Kommentare 17 Antworten

  1. Ja. Das ist so gut, dass ich mit meiner 12 GB Flat am Ende des Monats zumeist 11 GB übrig habe, weil alles wesentliche was Daten „frisst“ über StreamOn läuft. Frage mich ernsthaft, welcher Privatanwender damit noch die teure unbegrenzte Flat benötigen würde?

  2. Was sind Friendscodes und wie bekommt einen solchen Code.
    Ich habe für mich und meine Frau einen Telekom-Tarif und möchte im März den Vertrag meiner Tochter zur Telekom holen.

  3. Schön, dass euch StreamOn gefällt. Ich bin für Netzneutralität und hoffe, dass die Telekom eine Strafe in Millionenhöhe aufgebrummt bekommt.

    1. Das Problem hier, ist doch, dass der Mensch nach seinem eigenen Vorteil agiert. Aber wehe, man will einen Cent mehr von ihnen. Diese Perversion fällt den Millennials nicht gewaltfrei auf die Füße. Wie nannte das Dr. Helmut Kohl noch gleich: Die Gnade der späten Geburt.

    2. Wenn du StreamOn nicht nutzen möchtest, dann bestell es einfach nicht. Aber einfach mal den anderen Leuten den Vorteil kaputt machen. Mir ist die Netzneutralität scheiß egal und deswegen bin ich auch froh das es StreamOn gibt.

      1. @Timmi: Jeder hat das Recht, auf das aufmerksam zu machen, was ihm wichtig ist. Dir z. B. scheint Nachhaltigkeit nicht wichtig zu sein, du bist auf kurzfristige persönliche Vorteile aus und regst dich darüber auf, dass Leute mit anderer Meinung dir etwas vorschreiben. Gleichzeitig schreibst du ihnen aber auch etwas vor. Merkst du was? ?

      2. Natürlich ist es „nett“ von der Telekom. Aber denke 10 oder 15 Jahre weiter. Kurzfristige Vorteile werden das System auf Dauer zu aller Nachteil verändern. Solange du nur Youtube und Netflix konsumierst und bei Amazon kaufst, wirst du dich dabei aber wohl fühlen. Willkommen in der Matrix.

        Hier noch einmal bei der Tagesschau als Video erklärt: https://m.youtube.com/watch?v=rPq-U5DGytM

      3. @Timmi: Ergänzend zu Hayao und für den unwahrscheinlichen Fall, dass du das Thema künftig etwas weniger platt und etwas nachhaltiger betrachten möchtest, hier passend dazu der heutige Heise-Artikel, der ganz gut erklärt, warum am Ende alle (also auch du) verlieren:
        heise.de/newsticker/meldung/Preistreiber-Zero-Rating-Massive-Verletzungen-der-Netzneutralitaet-in-der-EU-4296608.html
        In Afrika bspw. ist Facebook „das Internet“. Warum? Weil für Facebook und Whatsapp zero rating gilt, während man für den ganzen Rest Datenpakete braucht, die so viel wie das monatliche Durchschnittseinkommen kosten.

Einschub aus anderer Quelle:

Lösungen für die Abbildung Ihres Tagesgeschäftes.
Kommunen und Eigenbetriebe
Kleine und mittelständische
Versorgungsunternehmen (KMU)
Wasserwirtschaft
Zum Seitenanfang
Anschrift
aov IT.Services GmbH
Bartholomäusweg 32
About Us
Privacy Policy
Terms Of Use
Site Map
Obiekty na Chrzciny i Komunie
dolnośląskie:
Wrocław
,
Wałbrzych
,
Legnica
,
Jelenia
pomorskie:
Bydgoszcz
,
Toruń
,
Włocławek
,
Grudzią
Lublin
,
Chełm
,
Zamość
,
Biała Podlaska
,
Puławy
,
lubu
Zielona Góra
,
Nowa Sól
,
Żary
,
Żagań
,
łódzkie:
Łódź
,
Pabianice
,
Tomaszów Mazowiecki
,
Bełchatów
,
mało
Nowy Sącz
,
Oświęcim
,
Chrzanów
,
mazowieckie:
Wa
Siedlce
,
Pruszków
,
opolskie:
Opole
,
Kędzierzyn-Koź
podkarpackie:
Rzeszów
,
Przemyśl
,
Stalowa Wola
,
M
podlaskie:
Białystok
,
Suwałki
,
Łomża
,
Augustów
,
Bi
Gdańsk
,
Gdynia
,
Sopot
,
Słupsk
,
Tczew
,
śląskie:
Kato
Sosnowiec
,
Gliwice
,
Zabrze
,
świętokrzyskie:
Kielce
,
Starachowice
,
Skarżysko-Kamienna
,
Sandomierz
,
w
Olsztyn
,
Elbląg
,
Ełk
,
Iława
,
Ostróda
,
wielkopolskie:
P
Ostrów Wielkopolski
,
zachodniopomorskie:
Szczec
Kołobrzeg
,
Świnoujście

Ergo spielt sich nicht nur das gesamte soziale Leben bei Facebook/Whatsapp ab, auch Verträge und Behördenkontakt werden ausschließlich über FB abgewickelt.
        Willst du so etwas auch bei uns?

  4. Ich verstehe nicht, wie man für einen Telefontarief über 60 Euro zahlt, wenn man in der EU auch 33GB für 10 Euro als Prepaid Karte bekommt.

  5. Ich würde mir wünschen, die Funklizenzen würden nicht versteigert werden, sondern der Bund würde die paar Milliarden für ein flächendeckendes 5G-Netz locker machen, in das sich die ISPs einmieten. Dann könnte sich die Telekom nicht hinter den Kosten für den Netzausbau verstecken und beweisen, dass sie unlimitiertes Internet auch ohne die Krücke StreamOn günstig können.

      1. Wäre ich, wenn das mit der Sachbindung von Steuern so einfach wäre. Ich wäre eher für eine einmalige Abgabe.

        Letztlich wären das wie viel für jeden Smartphonenutzer? 250 oder so? Sofort würde ich das machen. Wenn man dafür die nächsten 6-7 Jahre günstiger im 5G-Netz unterwegs wäre. Mehr Geld könnte man dabei kaum sparen. Ich weiß, dass dabei kaum einer mitziehen würde. Es ist wie bei den subventionierten Telefonen. Einmalig iPhone kaufen und separat passenden Vertrag abschließen wird in der Regel günstiger als Laufzeitvertrag mit Telefon. Viele scheuen leider die einmalige Investition und zahlen lieber über Jahre überhöhte Gebühren.